The model-card practice. Document each deployed model: what it does, what data trained it, evaluation results, known limitations. Public model cards (HuggingFace standard) are a baseline; internal model cards add proprietary detail.
The system-card practice. Higher-level than model cards; describes the system that uses the models. Intended use, deployment context, monitoring practices, incident response. Required for high-risk systems; useful for any.
The post-market monitoring. Required by EU AI Act for high-risk systems. Periodic reviews of: model performance drift, bias drift, incident rates, user complaints. Documented; submitted on regulator request.
The EU AI Act effects
The EU AI Act has had global effects similar to GDPR. Companies serving EU markets implement compliance globally because per-region differences are operationally complex. The "Brussels effect" extends EU rules worldwide. Even US-only companies often comply because their cloud providers, customers, or partners require it.
The global standardisation. Companies build once for EU compliance; ship globally. EU rules become the de facto global rules. Non-EU jurisdictions can deviate but face friction; many simply align.
The compliance investment. Major SaaS companies have allocated $5M-$50M annually for EU AI Act compliance. The investment is permanent; not one-time. Smaller companies face proportionally higher relative cost.
The chilling effect. Some companies decline to offer specific AI features in the EU. Others delay launches until compliance is sorted. The market segmentation is real; mitigation cost varies by feature.

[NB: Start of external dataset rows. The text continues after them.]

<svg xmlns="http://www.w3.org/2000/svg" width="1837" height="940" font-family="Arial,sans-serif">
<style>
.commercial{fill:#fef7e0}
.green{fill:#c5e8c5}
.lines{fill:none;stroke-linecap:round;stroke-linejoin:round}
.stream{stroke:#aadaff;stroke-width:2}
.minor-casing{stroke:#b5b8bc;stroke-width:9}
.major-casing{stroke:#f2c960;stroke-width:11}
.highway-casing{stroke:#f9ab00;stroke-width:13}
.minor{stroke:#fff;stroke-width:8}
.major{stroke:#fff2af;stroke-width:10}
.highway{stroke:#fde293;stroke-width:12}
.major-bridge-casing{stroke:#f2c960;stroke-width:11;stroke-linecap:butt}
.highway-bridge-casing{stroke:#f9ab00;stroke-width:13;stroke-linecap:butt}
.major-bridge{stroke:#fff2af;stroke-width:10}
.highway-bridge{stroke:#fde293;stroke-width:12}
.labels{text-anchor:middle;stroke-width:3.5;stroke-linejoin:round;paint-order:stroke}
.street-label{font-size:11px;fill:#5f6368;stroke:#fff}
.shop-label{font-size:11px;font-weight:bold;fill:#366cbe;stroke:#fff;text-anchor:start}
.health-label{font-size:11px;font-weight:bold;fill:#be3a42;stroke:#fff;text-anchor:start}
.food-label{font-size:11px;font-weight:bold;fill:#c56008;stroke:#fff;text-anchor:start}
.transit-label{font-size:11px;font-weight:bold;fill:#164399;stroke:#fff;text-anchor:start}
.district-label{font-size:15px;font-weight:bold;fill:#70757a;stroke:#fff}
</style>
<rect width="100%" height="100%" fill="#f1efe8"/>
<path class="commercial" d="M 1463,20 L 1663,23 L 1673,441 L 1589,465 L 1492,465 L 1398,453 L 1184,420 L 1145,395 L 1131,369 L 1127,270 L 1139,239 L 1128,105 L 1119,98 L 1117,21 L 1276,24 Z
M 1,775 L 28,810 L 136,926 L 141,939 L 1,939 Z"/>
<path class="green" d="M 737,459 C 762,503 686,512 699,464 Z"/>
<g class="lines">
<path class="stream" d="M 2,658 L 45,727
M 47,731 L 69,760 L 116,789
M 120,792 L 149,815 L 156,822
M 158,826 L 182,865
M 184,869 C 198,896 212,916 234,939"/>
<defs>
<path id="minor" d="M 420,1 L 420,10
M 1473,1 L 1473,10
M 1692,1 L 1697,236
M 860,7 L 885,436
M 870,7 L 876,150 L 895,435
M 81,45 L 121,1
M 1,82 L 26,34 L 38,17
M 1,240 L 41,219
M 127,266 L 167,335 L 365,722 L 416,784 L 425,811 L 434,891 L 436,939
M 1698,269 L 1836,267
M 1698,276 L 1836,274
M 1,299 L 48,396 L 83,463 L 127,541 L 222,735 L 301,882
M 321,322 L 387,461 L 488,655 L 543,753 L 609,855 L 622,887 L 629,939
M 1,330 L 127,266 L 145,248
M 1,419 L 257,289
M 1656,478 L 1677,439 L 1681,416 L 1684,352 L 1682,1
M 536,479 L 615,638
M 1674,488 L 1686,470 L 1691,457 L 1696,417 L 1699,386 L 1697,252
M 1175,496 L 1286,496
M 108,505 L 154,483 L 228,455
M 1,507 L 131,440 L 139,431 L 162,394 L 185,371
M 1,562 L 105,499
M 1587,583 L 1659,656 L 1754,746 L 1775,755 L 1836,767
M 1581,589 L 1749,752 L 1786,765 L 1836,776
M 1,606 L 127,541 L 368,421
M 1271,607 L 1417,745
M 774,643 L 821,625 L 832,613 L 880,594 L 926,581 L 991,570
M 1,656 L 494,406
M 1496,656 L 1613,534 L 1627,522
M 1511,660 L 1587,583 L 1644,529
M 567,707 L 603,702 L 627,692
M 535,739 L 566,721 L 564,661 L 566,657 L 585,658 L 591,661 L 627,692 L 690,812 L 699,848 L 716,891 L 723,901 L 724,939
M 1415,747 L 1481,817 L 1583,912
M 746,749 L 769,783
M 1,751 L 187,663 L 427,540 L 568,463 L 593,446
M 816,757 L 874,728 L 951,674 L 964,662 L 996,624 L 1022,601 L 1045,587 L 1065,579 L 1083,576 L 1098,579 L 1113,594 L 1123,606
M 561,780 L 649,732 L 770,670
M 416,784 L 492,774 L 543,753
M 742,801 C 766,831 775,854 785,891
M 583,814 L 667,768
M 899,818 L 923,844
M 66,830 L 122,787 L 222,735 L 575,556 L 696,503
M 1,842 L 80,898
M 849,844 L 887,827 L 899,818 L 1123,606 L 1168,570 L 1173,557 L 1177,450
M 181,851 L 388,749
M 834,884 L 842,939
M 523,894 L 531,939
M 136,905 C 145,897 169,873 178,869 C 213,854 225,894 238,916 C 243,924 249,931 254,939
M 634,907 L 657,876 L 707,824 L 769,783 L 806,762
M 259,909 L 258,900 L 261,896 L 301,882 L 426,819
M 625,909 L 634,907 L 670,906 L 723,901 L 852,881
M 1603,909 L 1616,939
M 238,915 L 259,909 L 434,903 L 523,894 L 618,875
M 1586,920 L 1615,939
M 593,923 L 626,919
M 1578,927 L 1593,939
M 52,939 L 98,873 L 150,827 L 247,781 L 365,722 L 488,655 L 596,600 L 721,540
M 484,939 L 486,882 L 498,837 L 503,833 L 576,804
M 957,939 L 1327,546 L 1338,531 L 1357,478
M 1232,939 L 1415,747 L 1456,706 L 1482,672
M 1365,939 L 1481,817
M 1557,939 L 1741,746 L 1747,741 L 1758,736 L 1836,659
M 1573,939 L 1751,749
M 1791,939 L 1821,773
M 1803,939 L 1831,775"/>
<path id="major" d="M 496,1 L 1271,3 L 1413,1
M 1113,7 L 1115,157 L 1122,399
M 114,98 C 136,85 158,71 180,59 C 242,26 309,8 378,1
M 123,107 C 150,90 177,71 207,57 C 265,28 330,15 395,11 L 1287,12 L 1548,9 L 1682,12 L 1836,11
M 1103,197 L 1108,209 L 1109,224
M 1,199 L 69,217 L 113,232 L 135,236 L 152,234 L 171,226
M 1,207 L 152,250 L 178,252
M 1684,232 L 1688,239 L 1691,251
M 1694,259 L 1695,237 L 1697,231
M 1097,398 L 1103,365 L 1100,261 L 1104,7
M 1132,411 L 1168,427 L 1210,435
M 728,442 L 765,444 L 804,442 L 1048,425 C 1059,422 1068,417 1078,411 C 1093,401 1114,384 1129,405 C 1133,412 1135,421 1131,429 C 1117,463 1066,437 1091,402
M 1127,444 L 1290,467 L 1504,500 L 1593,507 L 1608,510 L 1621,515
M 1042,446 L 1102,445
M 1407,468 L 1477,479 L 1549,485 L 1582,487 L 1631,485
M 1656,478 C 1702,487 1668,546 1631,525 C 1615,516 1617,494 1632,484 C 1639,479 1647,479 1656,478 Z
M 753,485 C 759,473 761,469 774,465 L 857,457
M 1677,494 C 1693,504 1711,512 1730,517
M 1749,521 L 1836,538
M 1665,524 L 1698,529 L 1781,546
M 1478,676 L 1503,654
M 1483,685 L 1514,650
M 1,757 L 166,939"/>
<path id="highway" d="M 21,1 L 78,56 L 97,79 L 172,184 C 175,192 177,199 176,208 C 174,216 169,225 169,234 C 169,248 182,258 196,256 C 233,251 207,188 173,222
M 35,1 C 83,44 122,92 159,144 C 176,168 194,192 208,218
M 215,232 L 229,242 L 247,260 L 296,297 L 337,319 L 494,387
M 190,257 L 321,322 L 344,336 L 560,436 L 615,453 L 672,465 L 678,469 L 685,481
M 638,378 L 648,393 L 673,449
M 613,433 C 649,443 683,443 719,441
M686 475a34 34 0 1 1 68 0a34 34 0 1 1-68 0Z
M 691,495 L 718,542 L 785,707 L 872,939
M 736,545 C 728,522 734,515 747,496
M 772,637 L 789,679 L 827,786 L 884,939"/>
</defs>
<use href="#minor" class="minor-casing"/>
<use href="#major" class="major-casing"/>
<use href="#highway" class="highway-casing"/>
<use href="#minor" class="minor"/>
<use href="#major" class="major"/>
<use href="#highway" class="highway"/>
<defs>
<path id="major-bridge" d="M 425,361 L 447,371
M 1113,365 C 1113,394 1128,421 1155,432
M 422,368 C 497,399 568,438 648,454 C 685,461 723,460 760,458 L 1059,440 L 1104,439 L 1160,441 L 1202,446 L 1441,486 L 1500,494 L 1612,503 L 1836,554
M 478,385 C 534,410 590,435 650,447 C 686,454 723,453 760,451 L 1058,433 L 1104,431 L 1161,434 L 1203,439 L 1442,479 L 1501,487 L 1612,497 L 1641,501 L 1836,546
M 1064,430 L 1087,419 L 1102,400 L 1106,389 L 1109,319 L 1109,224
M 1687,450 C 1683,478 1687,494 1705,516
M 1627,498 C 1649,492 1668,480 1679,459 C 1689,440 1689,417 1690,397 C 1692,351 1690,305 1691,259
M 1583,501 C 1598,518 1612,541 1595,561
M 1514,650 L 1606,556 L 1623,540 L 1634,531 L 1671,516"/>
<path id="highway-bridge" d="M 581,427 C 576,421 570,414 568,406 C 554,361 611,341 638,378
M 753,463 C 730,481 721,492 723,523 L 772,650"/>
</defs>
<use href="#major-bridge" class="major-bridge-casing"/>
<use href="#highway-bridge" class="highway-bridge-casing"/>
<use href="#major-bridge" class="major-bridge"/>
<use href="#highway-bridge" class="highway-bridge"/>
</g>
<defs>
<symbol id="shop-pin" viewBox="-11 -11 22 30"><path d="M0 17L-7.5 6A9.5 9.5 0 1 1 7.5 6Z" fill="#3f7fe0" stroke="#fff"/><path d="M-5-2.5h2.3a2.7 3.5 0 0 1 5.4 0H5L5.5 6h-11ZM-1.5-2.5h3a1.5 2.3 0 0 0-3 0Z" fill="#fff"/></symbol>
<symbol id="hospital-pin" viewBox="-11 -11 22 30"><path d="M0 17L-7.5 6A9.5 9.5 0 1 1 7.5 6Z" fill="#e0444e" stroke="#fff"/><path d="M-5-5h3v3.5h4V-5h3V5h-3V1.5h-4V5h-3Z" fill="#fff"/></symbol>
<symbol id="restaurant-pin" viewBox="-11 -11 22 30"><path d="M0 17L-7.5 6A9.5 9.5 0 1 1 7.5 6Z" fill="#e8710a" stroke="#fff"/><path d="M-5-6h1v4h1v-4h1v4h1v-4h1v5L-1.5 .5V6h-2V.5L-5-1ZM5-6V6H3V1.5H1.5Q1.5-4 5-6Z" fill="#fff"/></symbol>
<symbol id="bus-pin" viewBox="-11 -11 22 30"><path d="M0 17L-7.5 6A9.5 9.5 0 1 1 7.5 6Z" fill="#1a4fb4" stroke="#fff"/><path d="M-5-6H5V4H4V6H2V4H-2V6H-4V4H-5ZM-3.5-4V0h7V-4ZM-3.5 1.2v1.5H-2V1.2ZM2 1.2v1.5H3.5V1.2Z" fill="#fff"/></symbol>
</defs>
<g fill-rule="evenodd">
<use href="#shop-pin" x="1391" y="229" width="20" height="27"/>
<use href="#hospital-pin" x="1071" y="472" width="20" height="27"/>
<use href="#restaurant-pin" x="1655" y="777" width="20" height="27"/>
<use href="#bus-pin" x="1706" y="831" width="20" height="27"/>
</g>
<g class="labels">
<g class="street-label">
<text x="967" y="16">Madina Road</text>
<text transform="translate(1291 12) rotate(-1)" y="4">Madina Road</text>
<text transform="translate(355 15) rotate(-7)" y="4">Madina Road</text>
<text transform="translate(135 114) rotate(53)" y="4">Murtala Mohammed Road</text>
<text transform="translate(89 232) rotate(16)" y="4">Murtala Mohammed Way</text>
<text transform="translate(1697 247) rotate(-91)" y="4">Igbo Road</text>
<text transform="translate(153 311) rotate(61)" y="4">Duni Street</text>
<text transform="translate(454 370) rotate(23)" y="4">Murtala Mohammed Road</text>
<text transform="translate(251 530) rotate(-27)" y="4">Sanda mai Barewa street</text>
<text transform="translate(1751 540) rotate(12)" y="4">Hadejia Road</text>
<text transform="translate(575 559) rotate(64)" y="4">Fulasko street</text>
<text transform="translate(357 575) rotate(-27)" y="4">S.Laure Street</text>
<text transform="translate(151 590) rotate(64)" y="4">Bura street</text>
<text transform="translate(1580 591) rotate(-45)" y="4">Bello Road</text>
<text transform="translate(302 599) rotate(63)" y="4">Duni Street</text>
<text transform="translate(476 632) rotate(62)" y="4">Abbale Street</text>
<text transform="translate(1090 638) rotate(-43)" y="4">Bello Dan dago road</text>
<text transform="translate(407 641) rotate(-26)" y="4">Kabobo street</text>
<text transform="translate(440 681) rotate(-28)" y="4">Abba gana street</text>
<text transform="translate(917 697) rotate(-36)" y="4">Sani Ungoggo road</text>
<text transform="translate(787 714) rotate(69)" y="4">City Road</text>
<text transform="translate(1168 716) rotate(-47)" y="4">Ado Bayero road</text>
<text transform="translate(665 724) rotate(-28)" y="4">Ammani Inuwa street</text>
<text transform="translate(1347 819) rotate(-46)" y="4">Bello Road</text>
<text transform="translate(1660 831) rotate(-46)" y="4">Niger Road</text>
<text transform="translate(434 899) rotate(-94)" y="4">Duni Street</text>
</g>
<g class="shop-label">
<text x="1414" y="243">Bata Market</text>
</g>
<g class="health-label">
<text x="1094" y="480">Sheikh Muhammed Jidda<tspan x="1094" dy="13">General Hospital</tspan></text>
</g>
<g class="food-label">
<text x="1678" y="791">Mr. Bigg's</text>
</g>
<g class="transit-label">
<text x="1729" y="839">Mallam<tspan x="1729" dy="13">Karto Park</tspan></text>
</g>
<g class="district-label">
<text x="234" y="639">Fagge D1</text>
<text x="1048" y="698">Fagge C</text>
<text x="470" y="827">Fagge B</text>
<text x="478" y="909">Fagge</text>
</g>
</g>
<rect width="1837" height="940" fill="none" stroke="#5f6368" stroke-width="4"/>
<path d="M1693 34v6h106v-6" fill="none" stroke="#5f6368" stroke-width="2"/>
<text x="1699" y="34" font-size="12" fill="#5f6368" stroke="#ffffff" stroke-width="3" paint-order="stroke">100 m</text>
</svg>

The auditor ecosystem. Conformity assessments require accredited auditors. The auditor ecosystem is still building; demand exceeds supply. Long lead times for high-risk system certifications. Plan accordingly.
Common antipatterns
Treating compliance as one-time. Ongoing operations: monitoring, incidents, audits. Build the process.
Skipping audit logs early. Retroactive logging is impossible. Build in from day one.
No per-decision explanations. Required by regulations for high-stakes decisions. Add SHAP or similar before regulators ask.
Compliance as a separate team. Engineering is the implementation; without engineering buy-in, compliance is paperwork without controls. Embed compliance into engineering practice.
What to do this week
Three moves. (1) Map applicable regulations to your specific systems. The map surfaces gaps. (2) For one high-risk system, write the risk assessment. The exercise reveals what's missing operationally. (3) Audit your audit logs. If they don't exist, start recording today; if they exist, verify retention and indexing meet regulatory requirements.